The Club Teen Center at the Boys and Girls Club of Bellevue in August 2017
CoMOTION at the University of Washington in August 2017
What a neat makerspace! The Stgo MakerSpace is located in a startup and innovation center in the Providencia neighborhood of Santiago, Chile. The center is a huge wear house and the makerspace is the second floor just next to a large open office. I am thankful that I got a tour and learned a little bit about the ideas of teaching and learning at the predominantly adult-serving makerspace.
Innovation through proximity – The offices of the startup firms, including the first 3D printer production company in Chile (!!!), are located in close proximity to each other. The hope and perhaps expectation is that this could foster unexpected ideas that could be turned into product prototypes at the makerspace. One example that was shared with me was the DIY furniture (e.g., tables and cupboards) of the makerspace. Two startups came up with the idea of using the project to explore working together. They planned, created, and then donated the furniture to the makerspace.

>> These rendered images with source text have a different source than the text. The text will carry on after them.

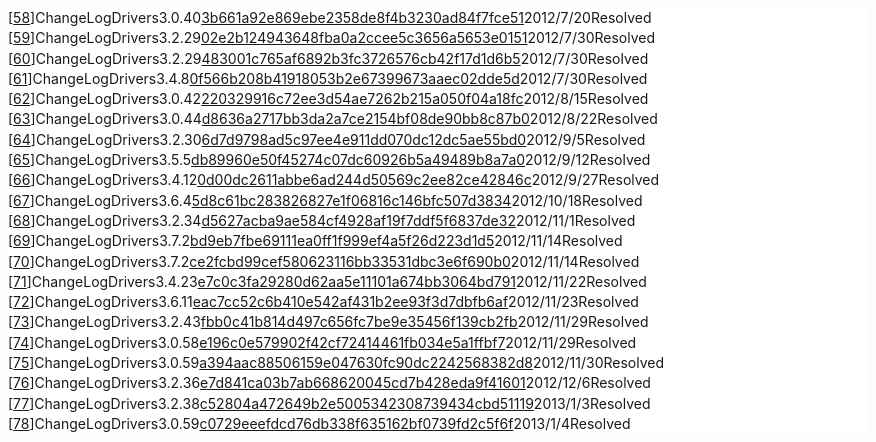 <tr><td>[<a href='#c58'>58</a>]<td>ChangeLog<td>Drivers<td>3.0.40<td><a href='https://git.kernel.org/cgit/linux/kernel/git/torvalds/linux.git/commit/?id=3b661a92e869ebe2358de8f4b3230ad84f7fce51'>3b661a92e869ebe2358de8f4b3230ad84f7fce51</a><td>2012/7/20<td>Resolved
<tr><td>[<a href='#c59'>59</a>]<td>ChangeLog<td>Drivers<td>3.2.29<td><a href='https://git.kernel.org/cgit/linux/kernel/git/torvalds/linux.git/commit/?id=02e2b124943648fba0a2ccee5c3656a5653e0151'>02e2b124943648fba0a2ccee5c3656a5653e0151</a><td>2012/7/30<td>Resolved
<tr><td>[<a href='#c60'>60</a>]<td>ChangeLog<td>Drivers<td>3.2.29<td><a href='https://git.kernel.org/cgit/linux/kernel/git/torvalds/linux.git/commit/?id=483001c765af6892b3fc3726576cb42f17d1d6b5'>483001c765af6892b3fc3726576cb42f17d1d6b5</a><td>2012/7/30<td>Resolved
<tr><td>[<a href='#c61'>61</a>]<td>ChangeLog<td>Drivers<td>3.4.8<td><a href='https://git.kernel.org/cgit/linux/kernel/git/torvalds/linux.git/commit/?id=0f566b208b41918053b2e67399673aaec02dde5d'>0f566b208b41918053b2e67399673aaec02dde5d</a><td>2012/7/30<td>Resolved
<tr><td>[<a href='#c62'>62</a>]<td>ChangeLog<td>Drivers<td>3.0.42<td><a href='https://git.kernel.org/cgit/linux/kernel/git/torvalds/linux.git/commit/?id=220329916c72ee3d54ae7262b215a050f04a18fc'>220329916c72ee3d54ae7262b215a050f04a18fc</a><td>2012/8/15<td>Resolved
<tr><td>[<a href='#c63'>63</a>]<td>ChangeLog<td>Drivers<td>3.0.44<td><a href='https://git.kernel.org/cgit/linux/kernel/git/torvalds/linux.git/commit/?id=d8636a2717bb3da2a7ce2154bf08de90bb8c87b0'>d8636a2717bb3da2a7ce2154bf08de90bb8c87b0</a><td>2012/8/22<td>Resolved
<tr><td>[<a href='#c64'>64</a>]<td>ChangeLog<td>Drivers<td>3.2.30<td><a href='https://git.kernel.org/cgit/linux/kernel/git/torvalds/linux.git/commit/?id=6d7d9798ad5c97ee4e911dd070dc12dc5ae55bd0'>6d7d9798ad5c97ee4e911dd070dc12dc5ae55bd0</a><td>2012/9/5<td>Resolved
<tr><td>[<a href='#c65'>65</a>]<td>ChangeLog<td>Drivers<td>3.5.5<td><a href='https://git.kernel.org/cgit/linux/kernel/git/torvalds/linux.git/commit/?id=db89960e50f45274c07dc60926b5a49489b8a7a0'>db89960e50f45274c07dc60926b5a49489b8a7a0</a><td>2012/9/12<td>Resolved
<tr><td>[<a href='#c66'>66</a>]<td>ChangeLog<td>Drivers<td>3.4.12<td><a href='https://git.kernel.org/cgit/linux/kernel/git/torvalds/linux.git/commit/?id=0d00dc2611abbe6ad244d50569c2ee82ce42846c'>0d00dc2611abbe6ad244d50569c2ee82ce42846c</a><td>2012/9/27<td>Resolved
<tr><td>[<a href='#c67'>67</a>]<td>ChangeLog<td>Drivers<td>3.6.4<td><a href='https://git.kernel.org/cgit/linux/kernel/git/torvalds/linux.git/commit/?id=5d8c61bc283826827e1f06816c146bfc507d3834'>5d8c61bc283826827e1f06816c146bfc507d3834</a><td>2012/10/18<td>Resolved
<tr><td>[<a href='#c68'>68</a>]<td>ChangeLog<td>Drivers<td>3.2.34<td><a href='https://git.kernel.org/cgit/linux/kernel/git/torvalds/linux.git/commit/?id=d5627acba9ae584cf4928af19f7ddf5f6837de32'>d5627acba9ae584cf4928af19f7ddf5f6837de32</a><td>2012/11/1<td>Resolved
<tr><td>[<a href='#c69'>69</a>]<td>ChangeLog<td>Drivers<td>3.7.2<td><a href='https://git.kernel.org/cgit/linux/kernel/git/torvalds/linux.git/commit/?id=bd9eb7fbe69111ea0ff1f999ef4a5f26d223d1d5'>bd9eb7fbe69111ea0ff1f999ef4a5f26d223d1d5</a><td>2012/11/14<td>Resolved
<tr><td>[<a href='#c70'>70</a>]<td>ChangeLog<td>Drivers<td>3.7.2<td><a href='https://git.kernel.org/cgit/linux/kernel/git/torvalds/linux.git/commit/?id=ce2fcbd99cef580623116bb33531dbc3e6f690b0'>ce2fcbd99cef580623116bb33531dbc3e6f690b0</a><td>2012/11/14<td>Resolved
<tr><td>[<a href='#c71'>71</a>]<td>ChangeLog<td>Drivers<td>3.4.23<td><a href='https://git.kernel.org/cgit/linux/kernel/git/torvalds/linux.git/commit/?id=e7c0c3fa29280d62aa5e11101a674bb3064bd791'>e7c0c3fa29280d62aa5e11101a674bb3064bd791</a><td>2012/11/22<td>Resolved
<tr><td>[<a href='#c72'>72</a>]<td>ChangeLog<td>Drivers<td>3.6.11<td><a href='https://git.kernel.org/cgit/linux/kernel/git/torvalds/linux.git/commit/?id=eac7cc52c6b410e542af431b2ee93f3d7dbfb6af'>eac7cc52c6b410e542af431b2ee93f3d7dbfb6af</a><td>2012/11/23<td>Resolved
<tr><td>[<a href='#c73'>73</a>]<td>ChangeLog<td>Drivers<td>3.2.43<td><a href='https://git.kernel.org/cgit/linux/kernel/git/torvalds/linux.git/commit/?id=fbb0c41b814d497c656fc7be9e35456f139cb2fb'>fbb0c41b814d497c656fc7be9e35456f139cb2fb</a><td>2012/11/29<td>Resolved
<tr><td>[<a href='#c74'>74</a>]<td>ChangeLog<td>Drivers<td>3.0.58<td><a href='https://git.kernel.org/cgit/linux/kernel/git/torvalds/linux.git/commit/?id=e196c0e579902f42cf72414461fb034e5a1ffbf7'>e196c0e579902f42cf72414461fb034e5a1ffbf7</a><td>2012/11/29<td>Resolved
<tr><td>[<a href='#c75'>75</a>]<td>ChangeLog<td>Drivers<td>3.0.59<td><a href='https://git.kernel.org/cgit/linux/kernel/git/torvalds/linux.git/commit/?id=a394aac88506159e047630fc90dc2242568382d8'>a394aac88506159e047630fc90dc2242568382d8</a><td>2012/11/30<td>Resolved
<tr><td>[<a href='#c76'>76</a>]<td>ChangeLog<td>Drivers<td>3.2.36<td><a href='https://git.kernel.org/cgit/linux/kernel/git/torvalds/linux.git/commit/?id=e7d841ca03b7ab668620045cd7b428eda9f41601'>e7d841ca03b7ab668620045cd7b428eda9f41601</a><td>2012/12/6<td>Resolved
<tr><td>[<a href='#c77'>77</a>]<td>ChangeLog<td>Drivers<td>3.2.38<td><a href='https://git.kernel.org/cgit/linux/kernel/git/torvalds/linux.git/commit/?id=c52804a472649b2e5005342308739434cbd51119'>c52804a472649b2e5005342308739434cbd51119</a><td>2013/1/3<td>Resolved
<tr><td>[<a href='#c78'>78</a>]<td>ChangeLog<td>Drivers<td>3.0.59<td><a href='https://git.kernel.org/cgit/linux/kernel/git/torvalds/linux.git/commit/?id=c0729eeefdcd76db338f635162bf0739fd2c5f6f'>c0729eeefdcd76db338f635162bf0739fd2c5f6f</a><td>2013/1/4<td>Resolved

Youth workshops by startups – Those firms that are located in the startup and innovation center and are using the makerspace to prototype projects from alternative musical instruments to sculptures of recycled materials are encouraged to pass on their learning. They are facilitating, for example, one-week long workshops for youth to explore a range of materials and concepts, from electronic tools kits to woodworking to programming. One example of such a workshop is the 3D printing of hollow figures of popular media characters that LED lights can be positioned inside of to craft a circuitry puppet-show.
The Curb Center for Arts, Enterprise, and Public Policy at Vanderbilt University, Nashville, Tennessee.
Makerspace at the High Tech Elementary School in Chula Vista, CA, in May 2016
FabLab at the Lauriston Girls’ School in May 2016
I had the pleasure to facilitate a few workshops with the wonderful girls at Lauriston Girls’ School‘s FabLab earlier this summer! The workshops were part of the FabLearn Australia conference in Melbourne. Check out their facilities and the fantastic air ventilation system they have installed!
Creativity Lab at the Lighthouse Community Charter School in June 2016 – Photograph by Aaron Vanderwerff
This morning, Aaron shared two beautiful images of the stunning Creativity Lab at the Lighthouse Community Charter School. What I like most about this space is how well integrated the high tech tools (e.g., 3D printers) seem to be with the cardboard corner, crocheted garlands, and clear DIY storage units. Thank you for sharing a glimpse of your makerspace, Aaron!
iDA Labs on Wheels in June 2016
An initiative across the public and private sector, the iDA Labs on Wheels are roaming the streets of Singapore since 2014 with the idea to introduce every child to making. I had a chance to tour two types of busses during the ICLS 2016 conference at the National Institute of Education (NIE). One of the Labs on Wheels is conceptualized for secondary school students and includes a 3D scanner, 3D printer, laser cutter, and other high-tech demos, such as a virtual reality rollercoaster. The other lab is for elementary school students and features comfortable collaborative sitting space for tinkering sessions with high-tech toolkits from Shape Tracer, a robot kit that can be programmed with block-based programming languages, to Cubelets, a tangible manipulative with sensors. Among other events and programs, the Labs on Wheels travel to 1-2 schools a week to facilitate 1 hour long tinkering sessions to as many classrooms as possible. During sessions on the elementary school bus, for example, classes of 35-40 students is invited to two busses to explore the high-tech tools.
The Labs on Wheels are addressing some unique challenges in that they need to consider in their spatial material design. These include the need to stably and securely mount equipment and to store toolkits in locked cabinets to avoid shifting when the busses are moving, which restricts the extent of internal flexibility and mobility of furniture arrangements or kinds of crafting materials that can be offered. Due to the limited session times, the Labs on Wheels need to balance exposing youth to new and surprising materials with the possibility for youth to continue exploring after their visit. While the tangible tool-kits can be expensive to purchase, the staff aim to offer free and browser-based software, such as Tinkercad so youth could continue to develop their 3D models at home and print them in 3D print labs that offer free or affordable printing services.